La Chine ne prête pas aux pays pauvres, une étude souligne.
L’État chinois a injecté 2200 milliards de dollars hors de ses frontières depuis 2000, dont près de la moitié a été dirigée vers des pays riches. L’Union européenne a reçu 161 milliards de dollars, dont 21 milliards pour la France et près de deux milliards pour la Belgique.
Une étude récemment publiée dévoile comment la Chine, en tant que premier créancier mondial, a orienté ses prêts vers les pays riches et les technologies sensibles au cours des deux dernières décennies. Ces chiffres proviennent d’AidData, un laboratoire de recherche de l’université William & Mary en Virginie, qui se spécialise dans le suivi des dépenses gouvernementales à l’étranger. Pendant quatre ans, ce centre a collaboré avec 120 chercheurs pour créer le premier cadastre des investissements chinois soutenus par Pékin à travers le monde.
Des chiffres qui bouleversent plusieurs idées sur les investissements chinois
L’État chinois a injecté 2200 milliards de dollars en dehors de ses frontières depuis 2000. Ce montant est deux à quatre fois supérieur aux estimations antérieures.
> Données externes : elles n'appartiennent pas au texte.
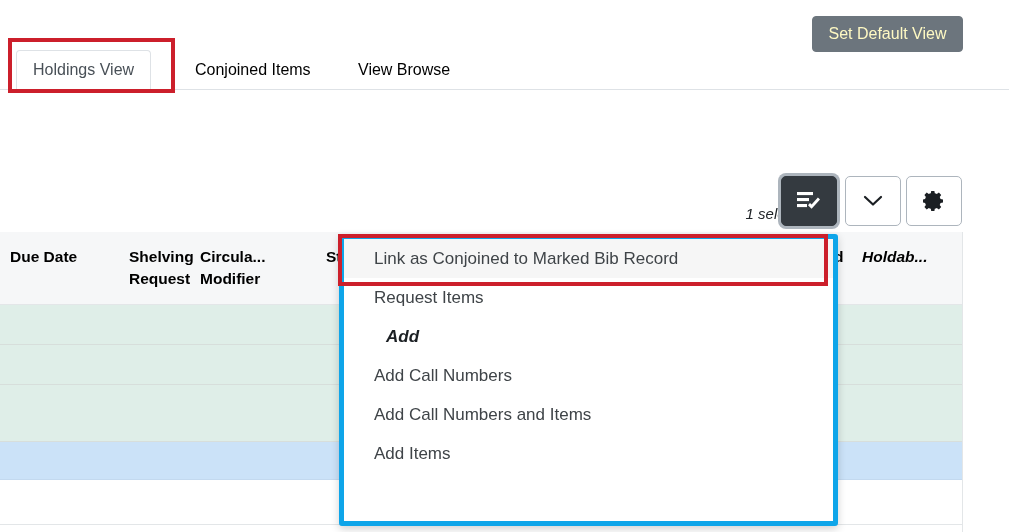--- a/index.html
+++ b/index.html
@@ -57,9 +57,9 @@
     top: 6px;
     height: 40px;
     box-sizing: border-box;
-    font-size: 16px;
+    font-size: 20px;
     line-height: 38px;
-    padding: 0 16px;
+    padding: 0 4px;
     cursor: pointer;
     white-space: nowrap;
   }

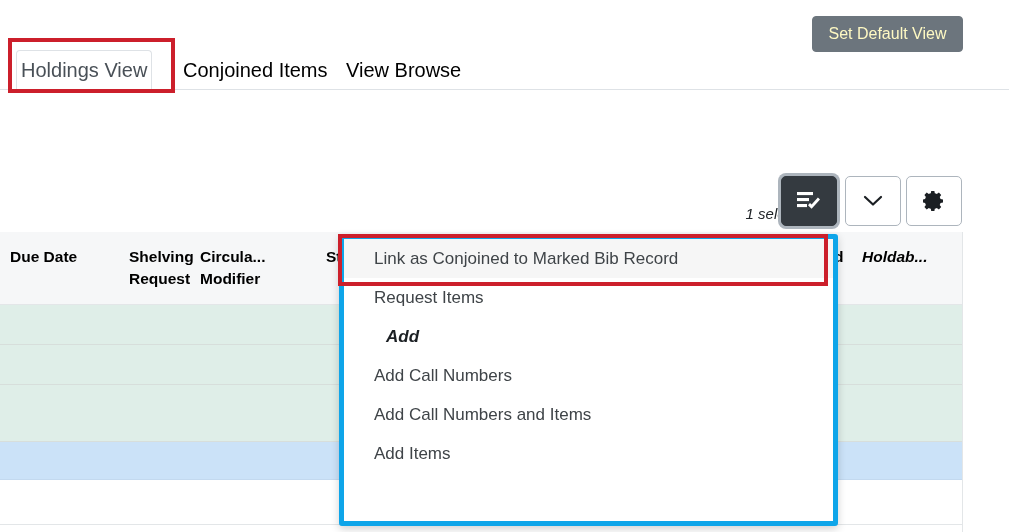--- a/index.html
+++ b/index.html
@@ -64,7 +64,7 @@
     white-space: nowrap;
   }
   .tab.inactive {
-    color: #000000;
+    color: #0f766e;
     border: 1px solid transparent;
     background: transparent;
   }

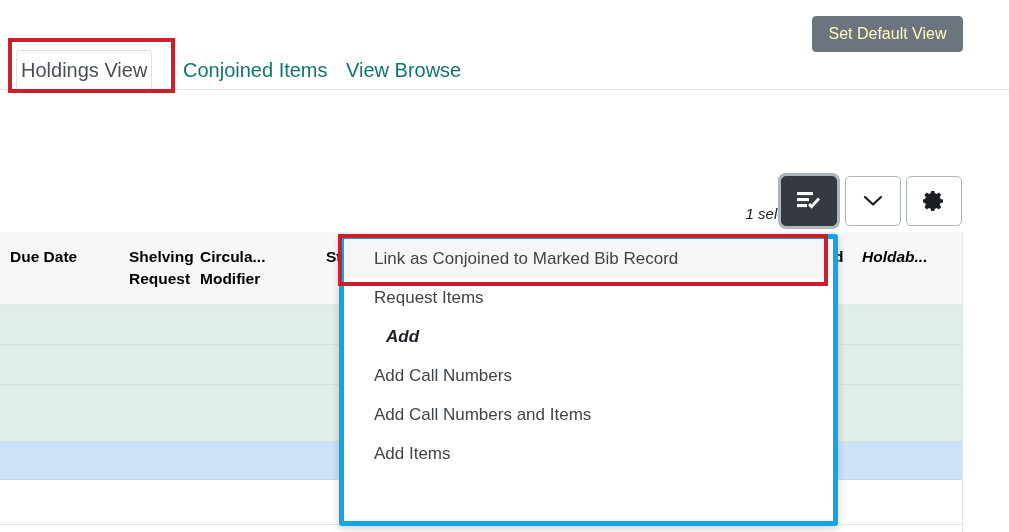--- a/index.html
+++ b/index.html
@@ -218,7 +218,7 @@
 <div class="tabbar">
   <div class="tab active" id="tab0">Holdings View</div>
   <div class="tab inactive" id="tab1">Conjoined Items</div>
-  <div class="tab inactive" id="tab2">View Browse</div>
+  <div class="tab inactive" id="tab2">Shelf Statu</div>
 </div>
 
 <div class="toolbar">

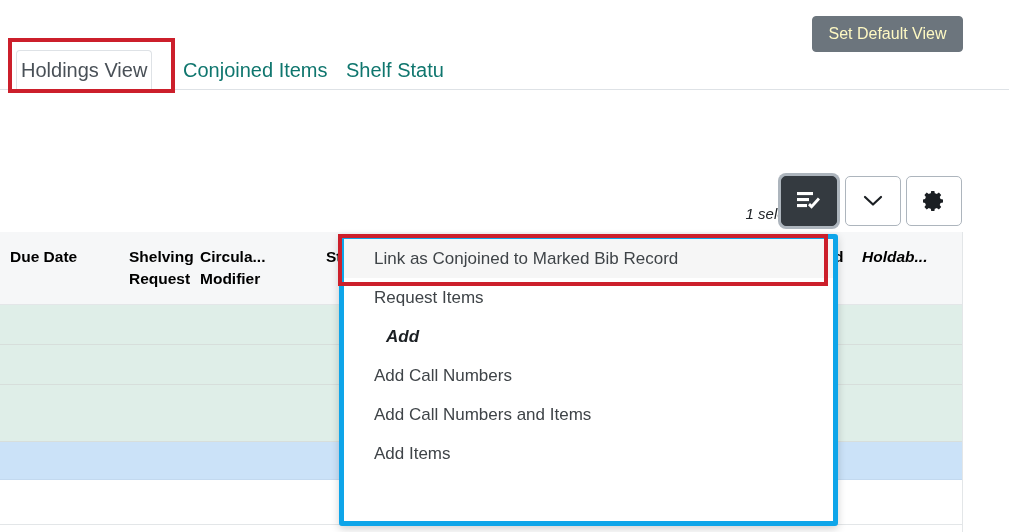--- a/index.html
+++ b/index.html
@@ -194,7 +194,6 @@
     font-style: italic;
     color: #1b1f23;
     white-space: nowrap;
-    margin-left: 12px;
   }
 
   

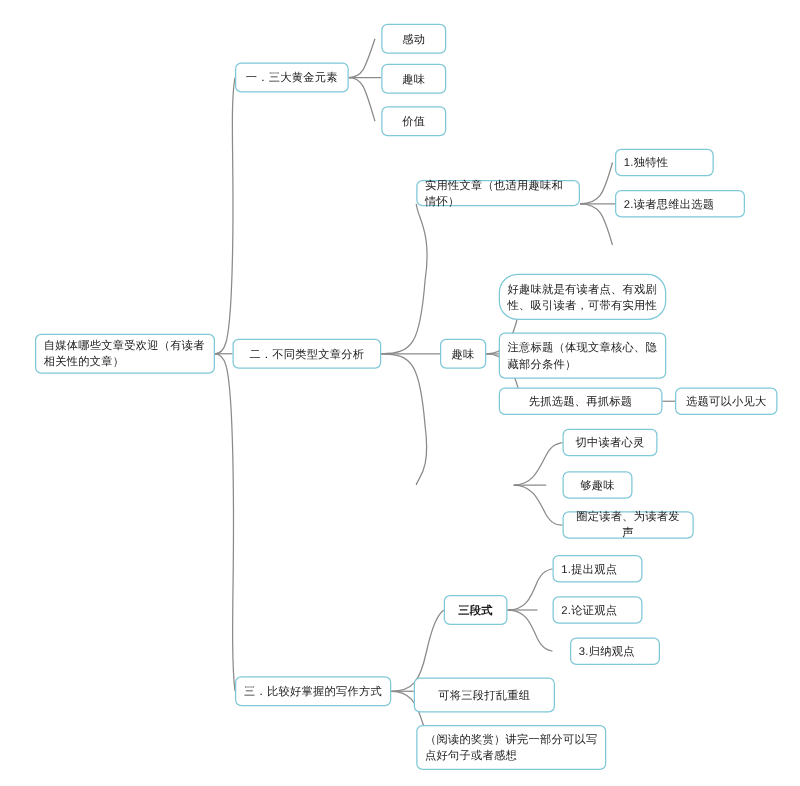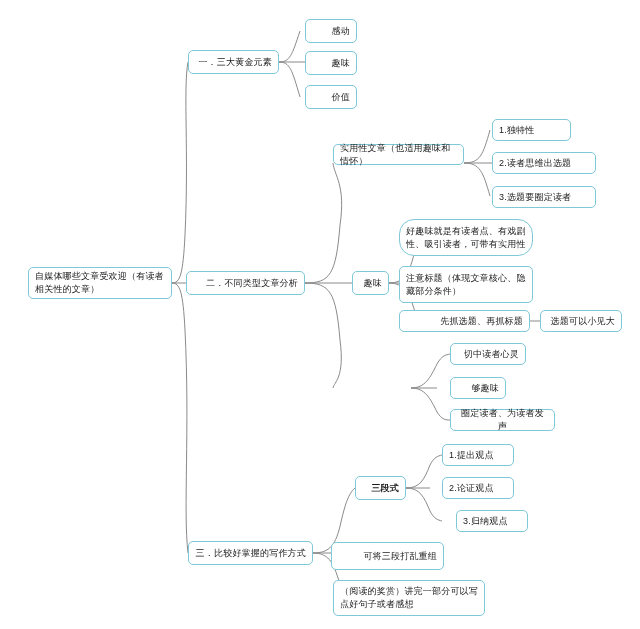--- a/index.html
+++ b/index.html
@@ -41,7 +41,7 @@
     z-index: 2;
   }
   .node.center-text {
-    justify-content: flex-end;
+    justify-content: center;
     text-align: center;
   }
   .node.left-text {

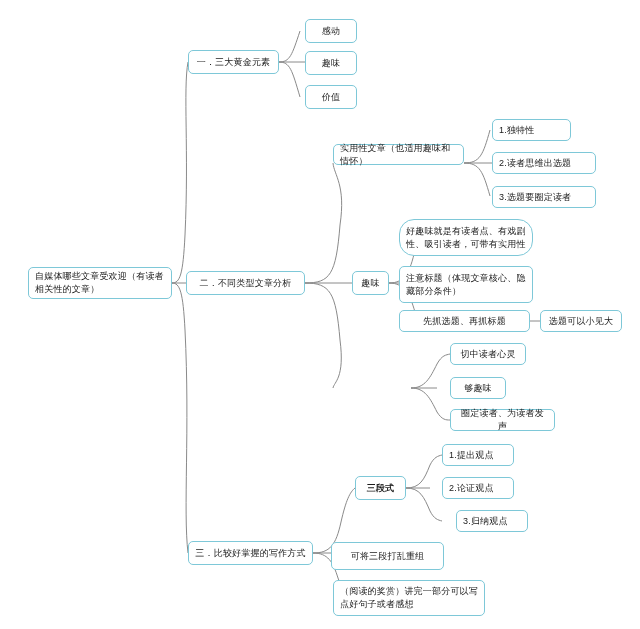--- a/index.html
+++ b/index.html
@@ -134,9 +134,6 @@
     <span>2.读者思维出选题</span>
   </div>
 
-  <div class="node left-text" style="left:492px; top:186px; width:104px; height:22px;">
-    <span>3.选题要圈定读者</span>
-  </div>
 
   <div class="node center-text" style="left:352px; top:271px; width:37px; height:24px;">
     <span>趣味</span>

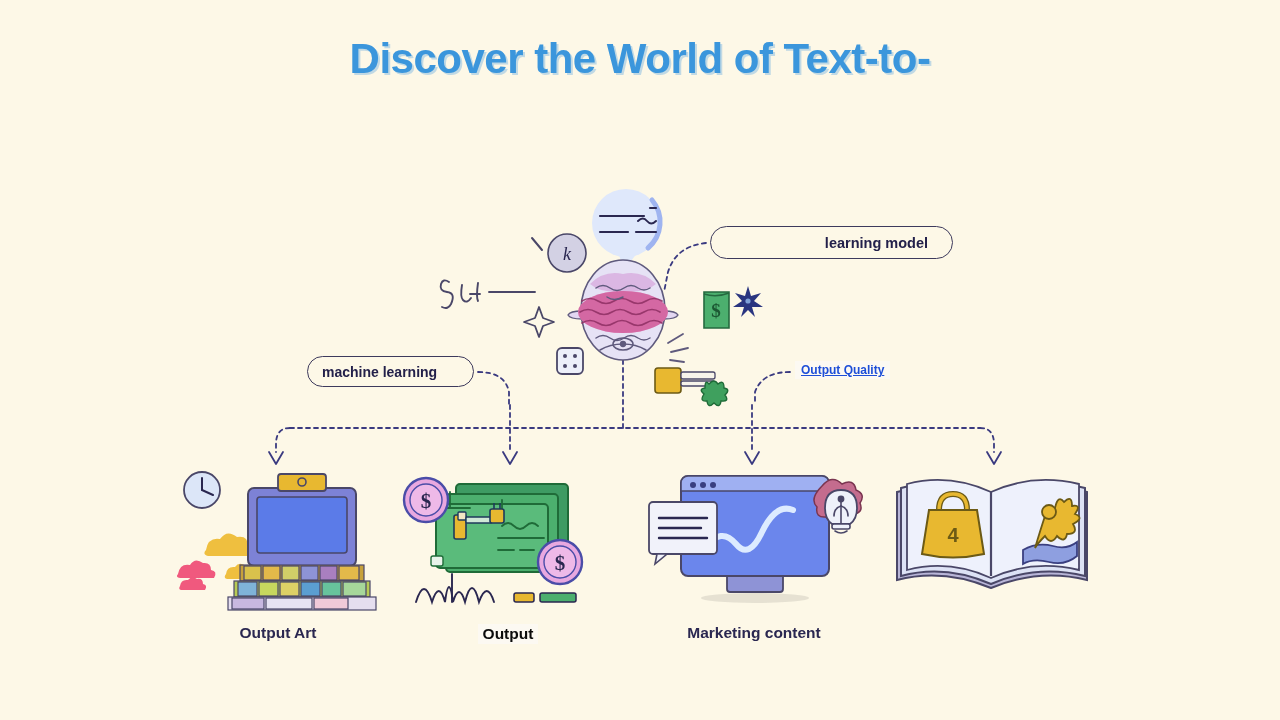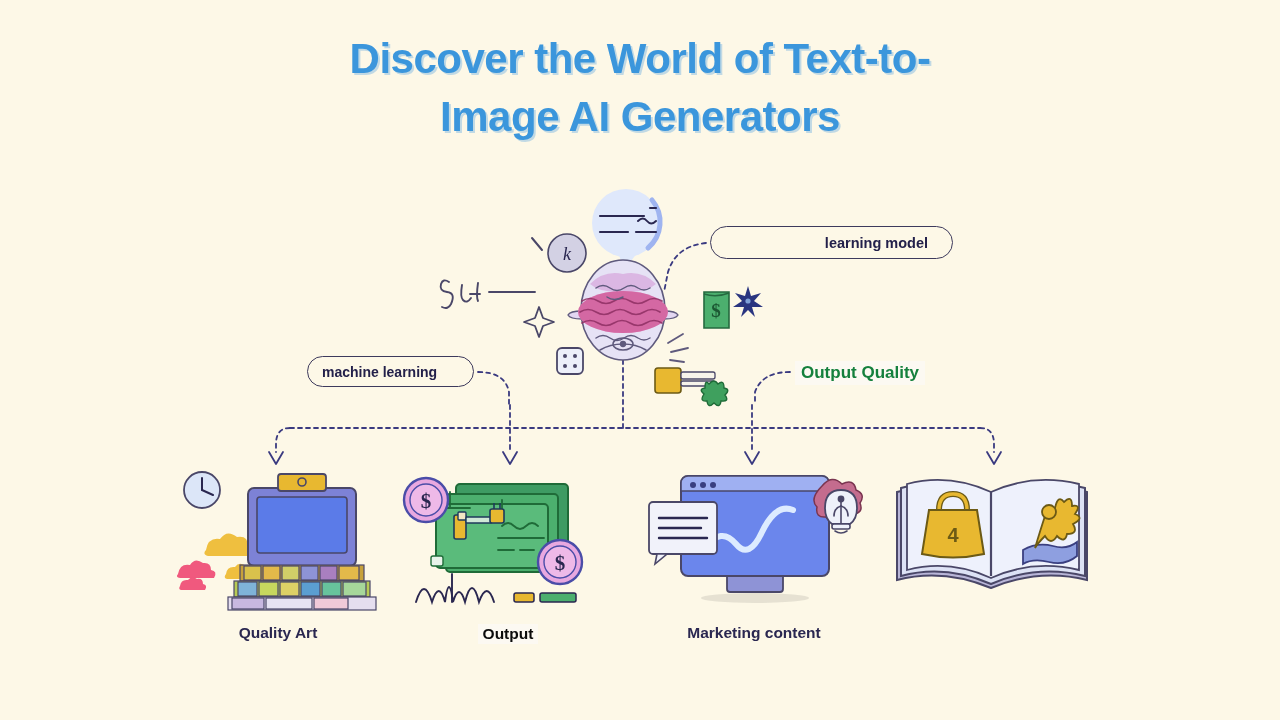--- a/index.html
+++ b/index.html
@@ -123,7 +123,6 @@
 
   <div class="title-block">
     <div class="title-line">Discover the World of Text-to-</div>
-    <div class="title-line">Image AI Generators</div>
   </div>
 
   <div class="center-scene">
Une surprise majeure révélée par ce cadastre est que près de la moitié de ces fonds a été allouée à des pays riches. Contrairement à l’idée selon laquelle la Chine financerait principalement des pays en développement, des pays comme les États-Unis, le Royaume-Uni, l’Allemagne, la France, l’Australie et les Pays-Bas ont été les principaux bénéficiaires de ces investissements.
Cela est d’autant plus ironique que les États-Unis dénoncent le piège de la dette chinoise tout en étant le premier emprunteur de Pékin, avec plus de 200 milliards de dollars. Ces prêts ont permis de financer des projets comme des terminaux à l’aéroport JFK, des gazoducs au Texas, des centres de données en Virginie et même des entreprises emblématiques telles qu’Amazon, Tesla et Boeing.
L’Europe également : la Chine lui accorde d’importants prêts
L’Union européenne a reçu 161 milliards de dollars, dont 21 milliards pour la France et près de deux milliards pour la Belgique. Des projets comme le parc éolien en mer de Saint-Nazaire ont bénéficié de financements chinois, tout comme Nexperia, un spécialiste néerlandais des semi-conducteurs.
Le Royaume-Uni et le Portugal ont été particulièrement gâtés par les prêts publics chinois. Ces fonds ne se limitent pas à des infrastructures traditionnelles mais touchent également des actifs stratégiques. À titre de comparaison, les prêts accordés dans le cadre des Nouvelles Routes de la Soie ne représentent qu’environ 20 % du total.
Pourquoi Pékin investit-il autant dans les marchés occidentaux ?
L’intérêt est clairement stratégique : le plan « Made in China 2025 », lancé il y a dix ans, a pour objectif de dominer dix industries clés, notamment la robotique, les véhicules électriques et les semi-conducteurs d’ici la fin de la décennie.
Pour atteindre cet objectif, Pékin finance des acquisitions à l’étranger afin de rapatrier des technologies critiques. Grâce à un contrôle serré des banques et des capitaux, la Chine dispose d’une capacité d’intervention que aucun autre pays développé n’a. Elle peut prêter rapidement, en grande quantité et parfois de manière opaque, par le biais de consortiums internationaux, de sociétés écrans ou de circuits offshore. Ces investissements lui permettent de recycler l’excédent d’épargne chinoise dans des marchés stables ou des entreprises internationales en quête de liquidités, telles que Tesla, Boeing, Airbus ou Michelin. Certaines économies occidentales, touchées par la crise de 2008 ou la pandémie de Covid-19, ont parfois vu dans l’argent chinois une solution pour financer des infrastructures ou renflouer leurs entreprises. Par exemple, le port du Pirée à Athènes est désormais sous contrôle chinois.
Bien que l’ampleur de ce revirement soit surprenante, les chercheurs tempèrent les tentatives d’interprétations géopolitiques systématiques.
Le directeur d’AidData, dans une tribune publiée par The Economist, indique : « Tous ces prêts ne servent pas nécessairement un grand dessein géopolitique« . Cependant, leur impact est indéniable. Ils financent des infrastructures cruciales, renforcent la présence chinoise dans des secteurs stratégiques et établissent des dépendances invisibles.